Sorting on Multiple Columns Steps

  • From the All drop-down arrow, choose Edit Columns – Reorder/Remove columns to drag the Alcohol involved and Drug involved columns up, or, to the left.
  • Try a numeric facet on “Alcohol involved.” What does it show? It seems that from the dataset of over 1500 records, only 10 are coded 1 for alcohol involvement. Drag the number slider to the right, and any designation over zero will be counted as the “1” value.

  • Close the numeric facet and move to a Sort. From the Alcohol involved column’s drop down arrow, choose Sort.

  • In the dialog box which pops up, you can specify the type of data in the column, which in this case is numbers. You’ll then have the option to sort from smallest first or largest first. In this case, choose largest first. The ten records that have a “1” for alcohol involvement will then sort to the top. Expand the number of records visible on your screen to 25, and notice that it is still only the top ten that have a “1” value.
  • In the Drug Involved column do the same sort, by numbers, from largest to smallest.

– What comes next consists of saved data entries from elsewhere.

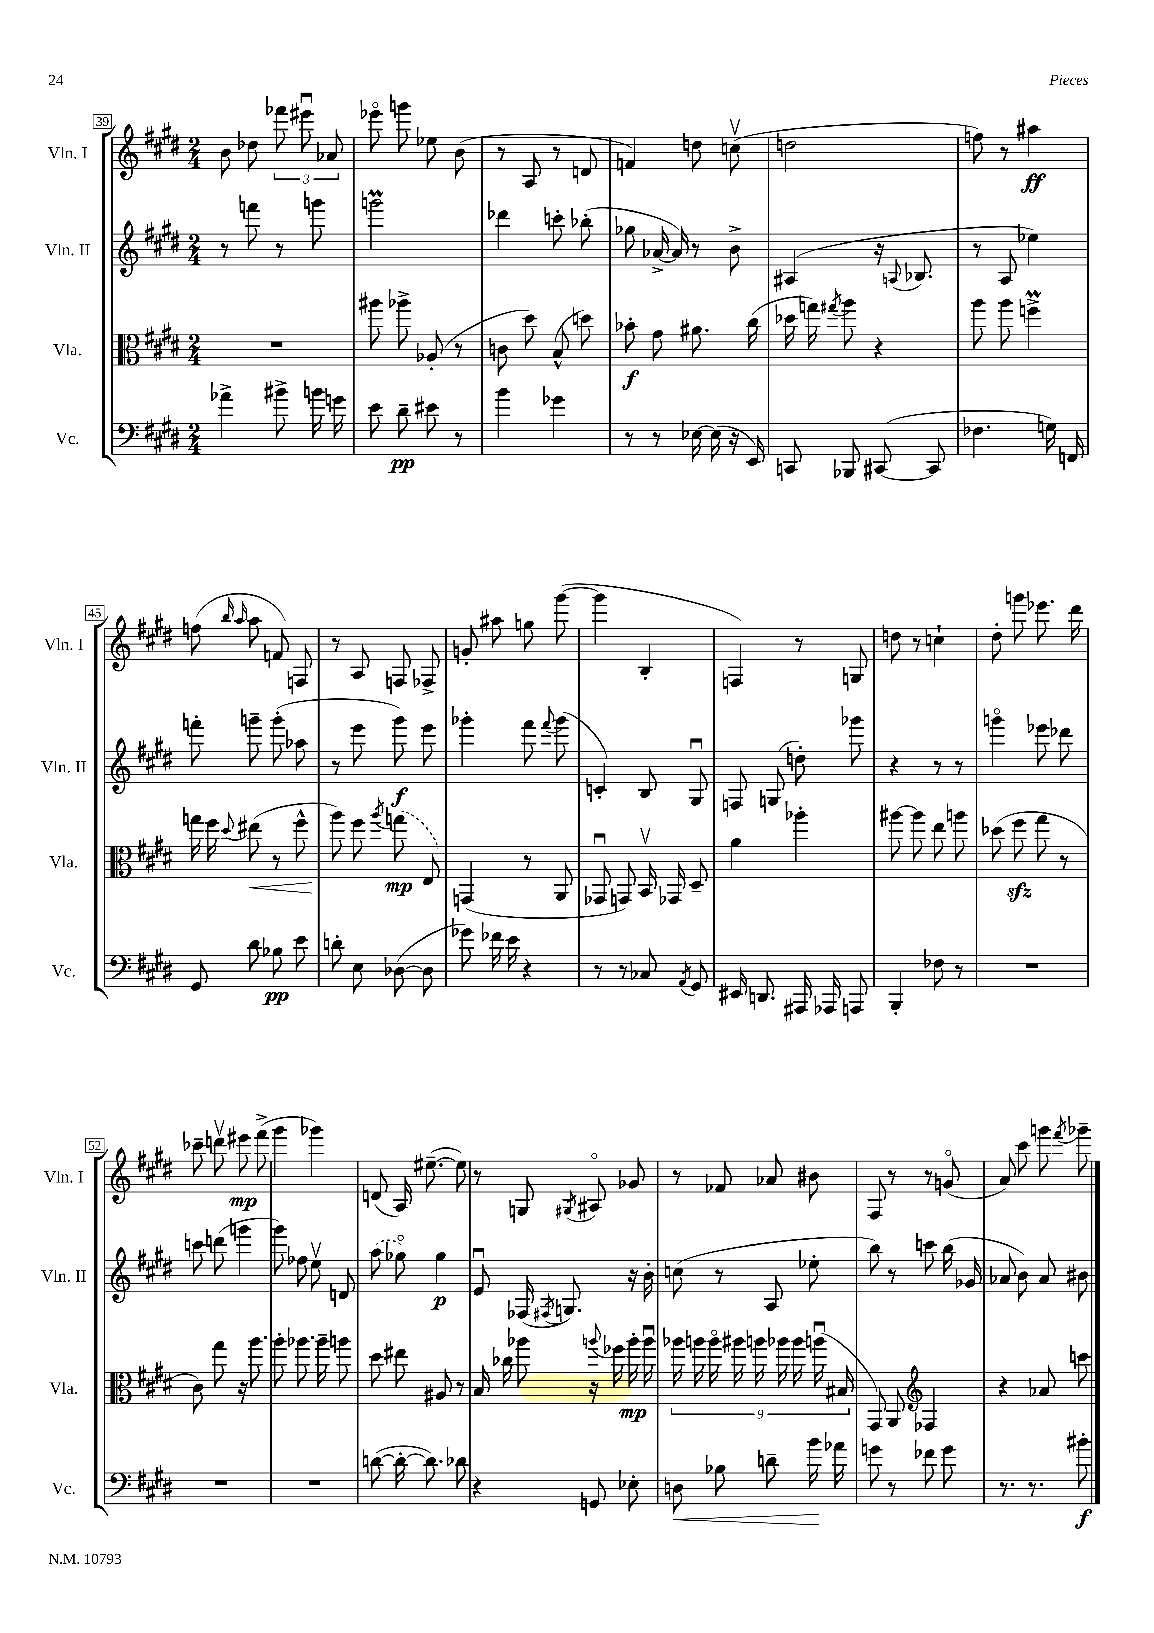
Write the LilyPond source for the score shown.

<<
\new StaffGroup <<
\new Staff = "s0" \with { instrumentName = "Vln. I" shortInstrumentName = "Vln. I" } {
    \clef treble \key e \major \numericTimeSignature \time 2/4
    \autoBeamOff b'8 des''8 \tuplet 3/2 { fes'''8 eis'''8\downbow aes'8 } |
    ees'''8\flageolet g'''8 ees''8 b'8( |
    r8 a8 r8 d'8 |
    f'4) d''8 c''8\upbow( |
    d''2 |
    f''8) r8 ais''4\ff |
    f''8( \grace { b''16 a''16 } a''8 f'8) f8 |
    r8 a8 f8 fes8-> |
    g'8-. ais''8 g''8 gis'''8~( |
    gis'''4 b4-. |
    f4) r8 g8 |
    d''8 r8 c''4-! |
    dis''8-. g'''8 ees'''8. dis'''16 |
    ces'''8-- d'''8\upbow eis'''8\mp fis'''8->( |
    gis'''4 ges'''4) |
    d'8( a16) eis''8.~--( eis''8) |
    r8 g8 \acciaccatura { gis8 } ais8\flageolet ges'8 |
    r8 fes'8 aes'8 bis'8 |
    fis8 r8 r8 g'8\flageolet( |
    a'8) cis'''8 g'''8 \acciaccatura { fis'''8 } ges'''8-- \bar "|." |
}
\new Staff = "s1" \with { instrumentName = "Vln. II" shortInstrumentName = "Vln. II" } {
    \clef treble \key e \major \numericTimeSignature \time 2/4
    \autoBeamOff r8 f'''8 r8 g'''8 |
    g'''2\prall |
    des'''4 c'''8-. bes''8-.( |
    ges''8 aes'16~-> aes'16) r8 b'8-> |
    ais4( r16 \appoggiatura { a8 } bes8. |
    r8 a8 ees''4) |
    f'''8-. g'''8-- g'''8-.( aes''8 |
    r8 e'''8 gis'''8\f) e'''8 |
    ges'''4-. fis'''8 \appoggiatura { fis'''8 } ges'''8( |
    c'4-.) b8 gis8\downbow |
    f8 g8( d''8-.) ges'''8 |
    r4 r8 r8 |
    g'''4\flageolet ees'''8 des'''8 |
    c'''8 d'''8( g'''4 |
    gis'''8) fes''8 e''8\upbow d'8 |
    \once \slurDashed a''8( ges''8\flageolet) ges''4\p |
    e'8\downbow fes16( \acciaccatura { fis8 } g8.) r16 b'16-. |
    c''8( r8 a8 ees''8-. |
    b''8) r8 c'''8 b''16( ges'16 |
    aes'8 b'8) aes'8 bis'8 \bar "|." |
}
\new Staff = "s2" \with { instrumentName = "Vla." shortInstrumentName = "Vla." } {
    \clef alto \key e \major \numericTimeSignature \time 2/4
    \autoBeamOff R2 |
    ais''8 aes''8-> aes8-.( r8 |
    c'8 dis''8) b8-^( d''8) |
    bes'8-.\f gis'8 ais'8. cis''16( |
    des''16 g''16) \acciaccatura { gis''8 } a''8 r4 |
    a''8 a''8 f''4->\prall |
    g''16 fis''16 \appoggiatura { dis''8 } eis''8\<( r8 fis''8-^ |
    a''8\!) fis''8 \acciaccatura { a''8 } \once \slurDashed g''8\mp( e8) |
    g,4( r8 a,8 |
    ges,8\downbow g,8) b,16\upbow ges,16 dis8-- |
    a'4 aes''4-. |
    ais''8~ ais''8 e''8 a''8 |
    des''8( fis''8\sfz gis''8 r8 |
    cis'8) gis''8 r16 a''8. |
    a''8-. aes''8. aes''16-- a''8 |
    dis''8 eis''8 ais8 r8 |
    b16 ces''16 aes''8 r16 \appoggiatura { a''8 } fes''16 a''16-.\mp a''16\downbow |
    \tuplet 9/8 { aes''16 a''16 a''16\flageolet ais''16 a''16 aes''16 aes''16 a''16\downbow( bis16 } |
    gis,8) a,8 \clef treble fes4 |
    r4 aes'8 c'''8 \bar "|." |
}
\new Staff = "s3" \with { instrumentName = "Vc." shortInstrumentName = "Vc." } {
    \clef bass \key e \major \numericTimeSignature \time 2/4
    \autoBeamOff aes'4-> bis'8-> b'16 g'16 |
    e'8 dis'8--\pp eis'8 r8 |
    b'4 ges'4 |
    r8 r8 ees16~ ees16( r16 e,16) |
    c,8 bes,,8 cis,8~( cis,8 |
    fes4. g16) f,16 |
    gis,8 dis'8 bes8\pp e'8 |
    d'8-. e8 des8~( des8 |
    ges'8) fes'16 e'16 r4 |
    r8 r8 ces8 \acciaccatura { a,8 } gis,8 |
    eis,16 d,8. ais,,16 aes,,16 a,,8 |
    b,,4-. fes8 r8 |
    R2 |
    R2 |
    R2 |
    d'8~( d'16~-. d'8.) des'8 |
    r4 g,8 ees8-. |
    d8\< bes8 d'8-- b'16\! aes'16 |
    g'8 r8 fes'8 g'8 |
    r8. r8. bis'8-.\f \bar "|." |
}
>>
>>
\layout { \context { \Score currentBarNumber = #39 \override BarNumber.stencil = #(make-stencil-boxer 0.1 0.3 ly:text-interface::print) } }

  • Notice that now by your smallest first or largest first options, a new checkbox has appeared called “sort by this column alone.” If you choose this option, it will restart the sort using this column. You can employ this option, but if so you will lose the previous sort. Choose the "largest first" option instead.
  • With both columns sorted on largest first, it is clear that there is only one record in the dataset in which there was both alcohol and drug involvement in the patient's injury.

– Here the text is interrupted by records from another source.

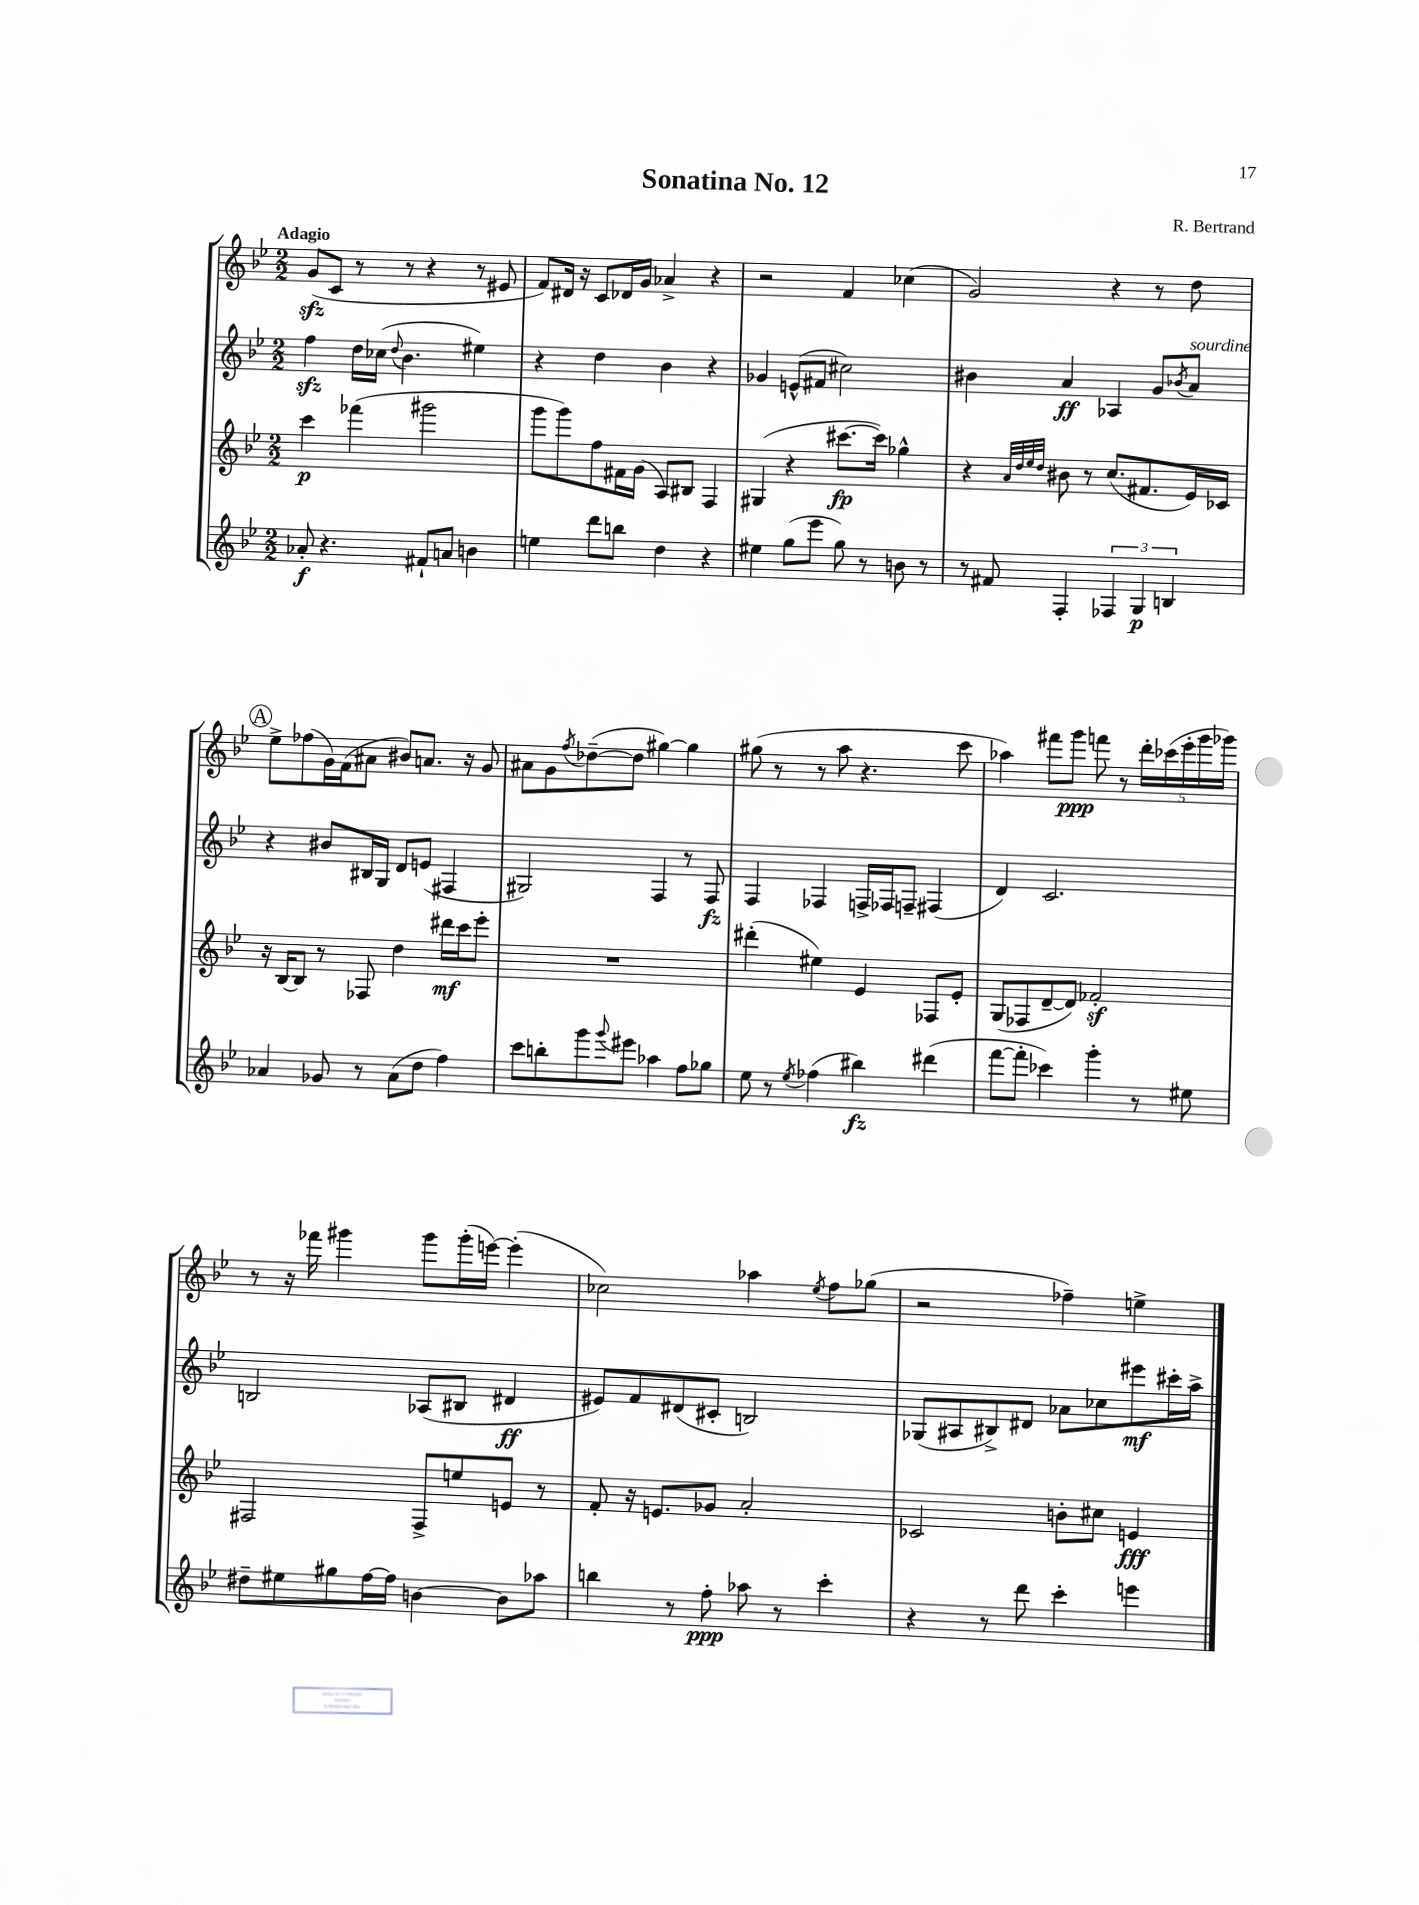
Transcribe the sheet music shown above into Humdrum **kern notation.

**kern	**dynam	**kern	**dynam	**kern	**dynam	**kern	**dynam
*part4	*part4	*part3	*part3	*part2	*part2	*part1	*part1
*staff4	*staff4	*staff3	*staff3	*staff2	*staff2	*staff1	*staff1
*clefG2	*	*clefG2	*	*clefG2	*	*clefG2	*
*k[b-e-]	*	*k[b-e-]	*	*k[b-e-]	*	*k[b-e-]	*
*M2/2	*	*M2/2	*	*M2/2	*	*M2/2	*
=1	=1	=1	=1	=1	=1	=1	=1
!	!	!	!	!	!	!LO:TX:a:B:t=Adagio	!
8a-X'/	f	4ccc\	p	4ffzz\	.	(8gzz/L	.
4.r	.	.	.	.	.	8c/J	.
.	.	(4fff-X\	.	16dd\LL	.	8r	.
.	.	.	.	(16cc-X\JJ	.	.	.
.	.	.	.	8qqdd/	.	.	.
.	.	.	.	4.b-\	.	8r	.
8f#X`/L	.	2ggg#X\	.	.	.	4r	.
8an/J	.	.	.	.	.	.	.
4bn\	.	.	.	4ee#X\)	.	8r	.
.	.	.	.	.	.	8e#X/	.
=2	=2	=2	=2	=2	=2	=2	=2
4een\	.	8ggg\L	.	4r	.	8f/L)	.
.	.	8ggg\)	.	.	.	16d#X/Jk	.
.	.	.	.	.	.	16r	.
8ddd\L	.	8ff\	.	4dd\	.	8c/L	.
8bbn\J	.	16f#X\L	.	.	.	16d-X/L	.
.	.	(16g\JJ	.	.	.	16g/JJ	.
4dd\	.	8A/L)	.	4b-\	.	4a-X^/	.
.	.	8B#X/J	.	.	.	.	.
4r	.	4F/	.	4r	.	4r	.
=3	=3	=3	=3	=3	=3	=3	=3
4ee#X\	.	(4G#X/	.	4g-X/	.	2r	.
(8gg\L	.	4r	.	(8en^^/L	.	.	.
8eee-\J	.	.	.	8f#X/J	.	.	.
8gg\)	.	[8.ccc#X\L	fp	2cc#X\)	.	4f/	.
8r	.	.	.	.	.	.	.
.	.	16ccc#\Jk])	.	.	.	.	.
8bn\	.	4gg-X^^\	.	.	.	(4cc-X\	.
8r	.	.	.	.	.	.	.
=4	=4	=4	=4	=4	=4	=4	=4
8r	.	4r	.	4b#X\	.	2g/)	.
8f#X/	.	.	.	.	.	.	.
.	.	32qqa/LLL	.	.	.	.	.
.	.	32qqdd/	.	.	.	.	.
.	.	32qqee-/	.	.	.	.	.
.	.	32qqdd/JJJ	.	.	.	.	.
4F'/	.	8b#X\	.	4a/	ff	.	.
.	.	8r	.	.	.	.	.
6F-X/	.	(8.cc/L	.	4A-X/	.	4r	.
6G/	p	.	.	.	.	.	.
.	.	8.f#X/	.	.	.	.	.
.	.	.	.	8g/L	.	8r	.
6Bn/	.	.	.	.	.	.	.
.	.	.	.	8qb-X/	.	.	.
!	!	!	!	!LO:TX:a:i:t=sourdine	!	!	!
.	.	16e-/L)	.	8a/J	.	8dd\	.
.	.	16c-X/JJ	.	.	.	.	.
!!LO:LB:g=z
!!LO:REH:place=s1:t=A
=5	=5	=5	=5	=5	=5	=5	=5
4a-X/	.	16r	.	4r	.	8ee-^\L	.
.	.	[16B-/KL	.	.	.	.	.
.	.	8B-/J]	.	.	.	(8ff-X\	.
8g-X/	.	8r	.	8b#X/L	.	16g\L)	.
.	.	.	.	.	.	(16f\J	.
8r	.	8F-X/	.	16B#X/L	.	8a#X\J	.
.	.	.	.	16G/JJ	.	.	.
(8a-\L	.	4dd\	.	8d/L	.	8b#X/L)	.
8dd\J	.	.	.	(8en/J	.	8.an/J	.
4ff\)	.	16ddd#X\LL	mf	4F#X/	.	.	.
.	.	16ccc\J	.	.	.	16r	.
.	.	8eee-'\J	.	.	.	8g/	.
=6	=6	=6	=6	=6	=6	=6	=6
8ccc\L	.	1r	.	2G#X/)	.	8a#X\L	.
8bbn'\	.	.	.	.	.	8g\	.
.	.	.	.	.	.	8qff/	.
8ggg\	.	.	.	.	.	([8dd-X~\	.
8qqggg/	.	.	.	.	.	.	.
8eee#X\J	.	.	.	.	.	8dd-\J]	.
4aa-X\	.	.	.	4F/	.	[4gg#X\)	.
8ff\L	.	.	.	8r	.	4gg#\]	.
8gg-X\J	.	.	.	8F/	fz	.	.
=7	=7	=7	=7	=7	=7	=7	=7
8ee-\	.	(4ddd#X'\	.	4F/	.	(8gg#X\	.
8r	.	.	.	.	.	8r	.
8qee-/	.	.	.	.	.	.	.
(4ff-X\	.	4ee#X\)	.	4F-X/	.	8r	.
.	.	.	.	.	.	8aa\	.
4bb#X\)	fz	4e-/	.	16Fn^/LL	.	4.r	.
.	.	.	.	16F-X/J	.	.	.
.	.	.	.	8Fn~/J	.	.	.
(4ddd#X\	.	8F-X/L	.	(4F#X/	.	.	.
.	.	8e-'/J	.	.	.	8ccc\	.
=8	=8	=8	=8	=8	=8	=8	=8
[8fff\L	.	(8G/L	.	4d/)	.	4aa-X\)	.
8fff'\J]	.	8F-X/	.	.	.	.	.
4ccc-X\)	.	[8d~/	.	2.c/	.	8fff#X\L	.
.	.	8d/J])	.	.	.	8ggg\J	ppp
4ggg'\	.	2f-Xz'/	.	.	.	8fffn\	.
.	.	.	.	.	.	8r	.
8r	.	.	.	.	.	20ddd'\LL	.
.	.	.	.	.	.	(20ccc-X\	.
.	.	.	.	.	.	20eee-'\	.
8ee#X\	.	.	.	.	.	.	.
.	.	.	.	.	.	20ggg\	.
.	.	.	.	.	.	20ggg-X\JJ)	.
!!LO:LB:g=z
=9	=9	=9	=9	=9	=9	=9	=9
8dd#X~\L	.	2F#X/	.	2Bn/	.	8r	.
8ee#X\	.	.	.	.	.	16r	.
.	.	.	.	.	.	16fff-X\	.
8gg#X\	.	.	.	.	.	4ggg#X\	.
[16ff\L	.	.	.	.	.	.	.
16ff\JJ]	.	.	.	.	.	.	.
[4bn\	.	8F#^/L	.	(8A-X/L	.	8ggg#\L	.
.	.	8een/	.	8B#X/J	.	(16ggg#'\L	.
.	.	.	.	.	.	[16eeen\JJ)	.
8b\L]	.	8en/J	.	4d#X/	ff	(4eee'\]	.
8aa-X\J	.	8r	.	.	.	.	.
=10	=10	=10	=10	=10	=10	=10	=10
4bbn\	.	8f'/	.	8e#X/L)	.	2cc-X\)	.
.	.	16r	.	8f/	.	.	.
.	.	8.en/L	.	.	.	.	.
8r	.	.	.	(8d#X/	.	.	.
8ff'\	ppp	8g-X/J	.	8c#X'/J	.	.	.
8aa-X\	.	2a'/	.	2Bn/)	.	4aa-X\	.
8r	.	.	.	.	.	.	.
.	.	.	.	.	.	8qee-/	.
4ccc'\	.	.	.	.	.	8ff\L	.
.	.	.	.	.	.	(8gg-X\J	.
=11	=11	=11	=11	=11	=11	=11	=11
4r	.	2c-X/	.	(8G-X/L	.	2r	.
.	.	.	.	8A#X/	.	.	.
8r	.	.	.	8B#X^/)	.	.	.
8ddd\	.	.	.	8d#X/J	.	.	.
4ccc'\	.	8bn'\L	.	8a-X\L	.	4ff-X~\)	.
.	.	8cc#X\J	.	8cc-X\	.	.	.
4eeen\	.	4en/	fff	8eee#X\	mf	4een^\	.
.	.	.	.	16ccc#X'\L	.	.	.
.	.	.	.	16aa^\JJ	.	.	.
==	==	==	==	==	==	==	==
*-	*-	*-	*-	*-	*-	*-	*-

  • The “Sort by” dialog box also gives you many options for how to handle the various types of values that might be present in the columns. You can choose in which order you would like to see valid values, errors, and blank cells. Remember that having a handle on blank cells can be handy for finding all matching blanks and deleting them.

For most data cleaning tasks, faceting on one column at a time works well in order to isolate discrete fields of data. However faceting by multiple columns is possible in OpenRefine, and this can include facets on different types of values, such as Text and Numeric. The image below shows simultaneous facets on the number-based Sex column and the Text-based Treatment_Date and Other_Diagnosis columns from the sample dataset.

By “including” or narrowing in on certain entries within a facet, the other facets will update (narrow down) based on the first entry you selected. This essentially takes a slice of your data, one variable at a time.

Steps for employing facets to identify and clean data-entry errors are outlined in Galter Library's introductory OpenRefine class, Cleaning Spreadsheet Data with OpenRefine. While much data cleaning can be done by faceting on one column at a time, it’s also possible to facet on two columns or more at once. You can apply these multiple facets manually to hone in on highly specified subsets of your data. You can even combine text-based and numeric facets at the same time. Using a GREL formula, you can achieve this in one step.

Facet on Multiple columns with a GREL Expression

  • From the drop down arrow of a column in the sample dataset, choose Facet - Custom text facet. In this example we will use the Sex column and combine with a facet on Age, to facet the dataset on sex and age at once.

  • In the Expression dialog box that pops up, enter the formula: join([ cells[“Col 1"].value, cells[“Col 2"].value ], ",") in the Expression box. Substitute the columns you want to facet together in the Col 1 and Col 2 spaces - in this case, Sex and Age. Inside the last quote marks after value, use any separator you would like to keep the two columns’ values visually separated.

  • As the results show, using this custom facet formula allows us to hone in on male or female patients of particular ages.